You can also use aggregate query history to monitor for potential problems with errors, queueing, lock blocking, or throttling. For example:

WITH time_issues AS
(
    SELECT
        interval_start_time
        , SUM(transaction_blocked_time:"SUM") as transaction_blocked_time
        , SUM(queued_provisioning_time:"SUM") as queued_provisioning_time
        , SUM(queued_repair_time:"SUM") as queued_repair_time
        , SUM(queued_overload_time:"SUM") as queued_overload_time
        , SUM(hybrid_table_requests_throttled_count) as hybrid_table_requests_throttled_count
    FROM snowflake.account_usage.aggregate_query_history
    WHERE TRUE
              AND warehouse_name = '<MY_WAREHOUSE>'
          AND interval_start_time > $START_DATE
          AND interval_start_time < $END_DATE
    GROUP BY ALL
),
errors AS
(
    SELECT
        interval_start_time
        , SUM(value:"count") as error_count
    FROM
    (
        SELECT
            a.interval_start_time
            ,e.*
        FROM
            snowflake.account_usage.aggregate_query_history a,
            TABLE(flatten(input => errors)) e
        WHERE TRUE
            AND interval_start_time > $START_DATE
                  AND interval_start_time < $END_DATE
  )
  GROUP BY ALL
)
    SELECT
        time_issues.interval_start_time
        , error_count
        , transaction_blocked_time
        , queued_provisioning_time
        , queued_repair_time
        , queued_overload_time
        , hybrid_table_requests_throttled_count
    FROM
        time_issues FULL JOIN errors ON errors.interval_start_time = time_issues.interval_start_time
;
Copy

Ordinarily, such metrics should remain low. If you see an unexpected spike, it is recommended that you investigate the cause.

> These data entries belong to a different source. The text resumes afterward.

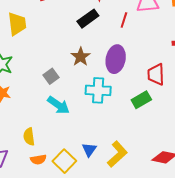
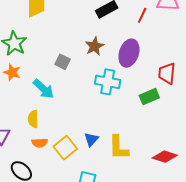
gray square: (51, 76) -> (63, 62), turned -35
cyan arrow: (58, 105) -> (44, 89), moved
yellow L-shape: (117, 154) -> (119, 147), turned 124

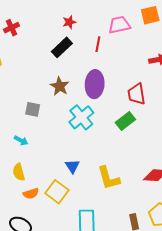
cyan cross: (108, 82) -> (81, 117), turned -35
cyan arrow: (44, 89) -> (21, 140), size x0.6
blue triangle: (91, 139) -> (72, 166), moved

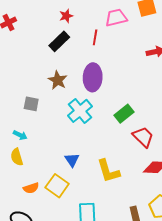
red trapezoid: (137, 94) -> (143, 137), moved, turned 145
yellow semicircle: (19, 172) -> (17, 157), moved

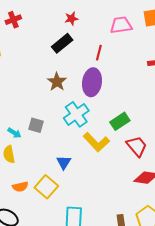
red line: (95, 37) -> (99, 53), moved
gray square: (31, 104) -> (36, 125), moved
yellow L-shape: (108, 171) -> (96, 142), moved, turned -32

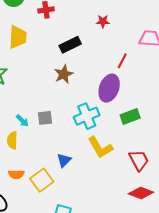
black rectangle: (62, 43) -> (70, 45), moved
brown star: (57, 82) -> (64, 74), moved
green rectangle: (120, 121) -> (130, 116), moved
gray square: (36, 125) -> (45, 118), turned -35

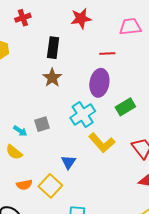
red star: (103, 21) -> (81, 18), size x1.5
black rectangle: (70, 45) -> (53, 48), turned -45
red line: (122, 61) -> (107, 54), turned 70
yellow semicircle: (12, 140) -> (14, 152), turned -42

Identify and investigate repeated queries

You may opt to optimize or investigate the performance of common and often executed queries to improve the efficiency of your workload. Use the AGGREGATE_QUERY_HISTORY view to identify top queries for a workload by execution count. For example:

SELECT
    query_parameterized_hash
    , any_value(query_text)
    , SUM(calls) as execution_count
FROM snowflake.account_usage.aggregate_query_history
WHERE TRUE
          AND warehouse_name = '<MY_WAREHOUSE>'
          AND interval_start_time > '2024-02-01'
          AND interval_start_time < '2024-02-08'
GROUP BY
          query_parameterized_hash
ORDER BY execution_count DESC
;
Copy

You can choose to view metrics for the slowest queries. For example:

SELECT
    query_parameterized_hash
    , any_value(query_text)
    , SUM(total_elapsed_time:"sum"::NUMBER) / SUM (calls) as avg_latency
FROM snowflake.account_usage.aggregate_query_history
WHERE TRUE
          AND warehouse_name = '<MY_WAREHOUSE>'
          AND interval_start_time > '2024-02-01'
          AND interval_start_time < '2024-02-08'
GROUP BY
          query_parameterized_hash
ORDER BY avg_latency DESC
;
Copy

You can analyze the performance of a particular query over time to gain insight into trends in latency. For example:

SELECT
    interval_start_time
    , total_elapsed_time:"avg"::number avg_elapsed_time
    , total_elapsed_time:"min"::number min_elapsed_time
    , total_elapsed_time:"p90"::number p90_elapsed_time
    , total_elapsed_time:"p99"::number p99_elapsed_time
    , total_elapsed_time:"max"::number max_elapsed_time
FROM snowflake.account_usage.aggregate_query_history
WHERE TRUE
          AND query_parameterized_hash = '<123456>'
          AND interval_start_time > '2024-02-01'
          AND interval_start_time < '2024-02-08'
ORDER BY interval_start_time DESC
;
Copy

This query calculates total query time. You can also modify the query to return more granular metrics on the different phases of a query (compilation, execution, queuing, and lock waiting). Aggregate statistics will be returned for each phase.